I felt a surge of hope—but also of skepticism. Maybe a warning like the one she gave me about the forum applied to her: Perhaps she never saw her patients who got stuck, because they gave up and no longer made the long trek to see her. But I pushed that out of my mind.
As I left her office, I felt weak with both fatigue and relief. At last, I had found a true authority with a genuinely scientific understanding of my illness and a great deal of caring for her patients. Her very existence felt like a balm for my soul. In a way, she wasn’t doing anything so amazing—she was simply being a good doctor. But with an illness so misunderstood, being a good doctor felt like a noble and brave thing.

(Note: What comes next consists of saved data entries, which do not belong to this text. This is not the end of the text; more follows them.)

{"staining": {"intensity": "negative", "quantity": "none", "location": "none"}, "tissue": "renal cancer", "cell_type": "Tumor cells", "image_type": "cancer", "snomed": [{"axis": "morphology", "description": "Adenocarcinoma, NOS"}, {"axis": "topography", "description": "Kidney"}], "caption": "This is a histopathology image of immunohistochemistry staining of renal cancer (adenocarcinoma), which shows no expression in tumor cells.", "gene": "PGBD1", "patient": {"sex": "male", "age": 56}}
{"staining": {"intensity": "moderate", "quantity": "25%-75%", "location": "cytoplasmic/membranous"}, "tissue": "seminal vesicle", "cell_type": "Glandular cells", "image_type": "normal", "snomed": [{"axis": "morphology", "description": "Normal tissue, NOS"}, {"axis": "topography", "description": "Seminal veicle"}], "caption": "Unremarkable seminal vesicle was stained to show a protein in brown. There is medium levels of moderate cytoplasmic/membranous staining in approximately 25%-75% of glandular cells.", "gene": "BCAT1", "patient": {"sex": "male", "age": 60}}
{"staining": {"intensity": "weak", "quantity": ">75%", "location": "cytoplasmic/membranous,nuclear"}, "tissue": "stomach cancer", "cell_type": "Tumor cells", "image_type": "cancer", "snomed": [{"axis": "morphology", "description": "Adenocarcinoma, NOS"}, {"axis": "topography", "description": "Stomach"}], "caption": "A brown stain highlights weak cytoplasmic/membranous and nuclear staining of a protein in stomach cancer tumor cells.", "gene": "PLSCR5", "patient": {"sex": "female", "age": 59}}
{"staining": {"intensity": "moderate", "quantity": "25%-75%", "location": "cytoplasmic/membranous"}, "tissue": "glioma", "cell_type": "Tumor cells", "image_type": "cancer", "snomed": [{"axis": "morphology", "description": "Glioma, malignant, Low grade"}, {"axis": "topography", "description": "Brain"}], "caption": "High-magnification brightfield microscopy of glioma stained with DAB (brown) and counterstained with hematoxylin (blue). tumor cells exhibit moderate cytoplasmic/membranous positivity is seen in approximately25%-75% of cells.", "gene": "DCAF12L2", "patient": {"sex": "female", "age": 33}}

William and I were planning to fly out late the next day, and before that, we planned to go to the Everglades. But in the morning, I was unable to even sit upright for long. We had to check out of our hotel room, so we sat in the car, feeling rather forlorn and homeless as I lolled lifelessly in the seat.
Then William suggested we go to Klimas’s office so I could rest in one of her lovely massage chair recliners—brilliant. The office manager welcomed us and got me a Gatorade, and once the revolting neon-red fluid slid down my throat, presto! I felt the life come back into me. I drank a second one and was able to walk a bit. I could hardly believe it.